____ TEXTE SOURCE

Comme prévu les parties de cartes ont du succès, surtout depuis que l'électricité à été coupée. Les poubelles s'entassent, les enfants s'impatientent, les vivres diminuent, ma belle mère est de plus en plus fatiguée, les tensions dues à la vie en communauté et l'enfermement augmentent.
En clair : 34ème heure d'invasion.
Aujourd'hui une quarantaine de blessés, le même nombre d'arrestations.
Enfin ne nous plaignons pas, nous bénéficions d'un large choix de divertissements. Nous profitions d'un très spécial "son et lumière", les feux de la rampe sont braqués sur nous...
Plus de lumière, plus de télévision... Nos nouveaux colocataires ont la solution, grâce un super projecteur illuminant toute la vieille ville, quelques fusées de détresse et autres fumigènes colorés. Différentes pétarades font office de bouquet final comprenant diverses sonorités, rythmes et vibrations, si ce n'est que le feu d'artifice s'éternise un peu. Comme en plus nous avons la chance d'être les voisins d'un "QG" semble-t-il, nous profitons des allées et venues de toutes les bidasses du coin, parfois de leurs chiens, de leurs innombrables cartons...

________
____ DONNÉES EXTRAITES

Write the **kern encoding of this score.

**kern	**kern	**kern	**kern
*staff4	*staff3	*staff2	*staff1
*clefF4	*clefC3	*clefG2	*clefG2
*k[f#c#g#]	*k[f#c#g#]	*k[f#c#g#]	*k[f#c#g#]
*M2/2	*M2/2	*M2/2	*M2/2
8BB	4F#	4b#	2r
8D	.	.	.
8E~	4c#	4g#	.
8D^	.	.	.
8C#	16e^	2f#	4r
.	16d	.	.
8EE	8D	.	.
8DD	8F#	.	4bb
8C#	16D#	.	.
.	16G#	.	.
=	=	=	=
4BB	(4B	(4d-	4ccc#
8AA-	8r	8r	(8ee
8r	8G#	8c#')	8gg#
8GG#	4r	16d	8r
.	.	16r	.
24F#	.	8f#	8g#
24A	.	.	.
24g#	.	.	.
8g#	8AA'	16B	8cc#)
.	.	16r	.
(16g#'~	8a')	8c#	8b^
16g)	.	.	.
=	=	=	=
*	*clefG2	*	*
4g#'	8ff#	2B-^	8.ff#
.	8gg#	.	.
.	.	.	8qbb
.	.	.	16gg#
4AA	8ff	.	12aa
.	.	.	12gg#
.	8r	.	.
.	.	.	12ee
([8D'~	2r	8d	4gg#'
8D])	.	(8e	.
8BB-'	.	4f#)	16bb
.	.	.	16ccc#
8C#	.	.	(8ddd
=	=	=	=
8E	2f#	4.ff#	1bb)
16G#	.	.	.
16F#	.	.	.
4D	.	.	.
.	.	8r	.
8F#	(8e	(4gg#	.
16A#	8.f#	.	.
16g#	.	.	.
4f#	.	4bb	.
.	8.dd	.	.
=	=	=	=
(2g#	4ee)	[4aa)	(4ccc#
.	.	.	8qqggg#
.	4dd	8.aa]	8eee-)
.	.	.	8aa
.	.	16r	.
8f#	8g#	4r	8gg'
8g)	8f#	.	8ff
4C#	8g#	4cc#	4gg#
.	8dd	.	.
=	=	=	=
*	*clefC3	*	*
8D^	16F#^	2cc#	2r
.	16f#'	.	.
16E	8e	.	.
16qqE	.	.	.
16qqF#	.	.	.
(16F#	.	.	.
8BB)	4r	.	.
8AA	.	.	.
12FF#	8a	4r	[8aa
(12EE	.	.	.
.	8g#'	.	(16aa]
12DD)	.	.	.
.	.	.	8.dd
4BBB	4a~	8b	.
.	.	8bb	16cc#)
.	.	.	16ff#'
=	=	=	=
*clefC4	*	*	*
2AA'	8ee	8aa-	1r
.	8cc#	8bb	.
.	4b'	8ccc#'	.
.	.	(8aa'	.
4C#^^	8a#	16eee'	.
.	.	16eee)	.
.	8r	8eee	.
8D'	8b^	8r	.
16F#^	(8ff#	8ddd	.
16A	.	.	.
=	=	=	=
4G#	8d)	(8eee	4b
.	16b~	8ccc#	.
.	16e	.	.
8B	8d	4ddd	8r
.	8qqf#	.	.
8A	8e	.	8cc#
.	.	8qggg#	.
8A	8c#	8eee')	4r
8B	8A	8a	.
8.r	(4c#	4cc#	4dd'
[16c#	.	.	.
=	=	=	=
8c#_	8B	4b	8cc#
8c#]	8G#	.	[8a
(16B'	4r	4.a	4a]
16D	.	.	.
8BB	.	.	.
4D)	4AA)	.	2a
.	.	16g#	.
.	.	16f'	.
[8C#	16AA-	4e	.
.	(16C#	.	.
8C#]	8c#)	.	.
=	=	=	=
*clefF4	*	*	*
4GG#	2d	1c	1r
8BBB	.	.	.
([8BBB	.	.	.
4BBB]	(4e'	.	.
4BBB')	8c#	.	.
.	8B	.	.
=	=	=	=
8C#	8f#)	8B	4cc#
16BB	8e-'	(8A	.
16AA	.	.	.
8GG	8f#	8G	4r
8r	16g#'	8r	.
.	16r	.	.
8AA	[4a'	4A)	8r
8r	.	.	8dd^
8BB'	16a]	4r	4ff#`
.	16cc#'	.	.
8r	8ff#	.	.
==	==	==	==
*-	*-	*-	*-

________

- OBJECTIF DE L'EXERCICE -
Répondez aux questions suivantes à partir du texte source.
1. Qu'est-ce qui a du succès, surtout depuis la coupure de l'électricité ?
2. À quelle heure d'invasion en est-on ?
3. Combien de blessés y a-t-il eu aujourd'hui ?

- RÉPONSE COMPLÈTE -
1. Les parties de cartes.
2. À la 34e heure.
3. Une quarantaine.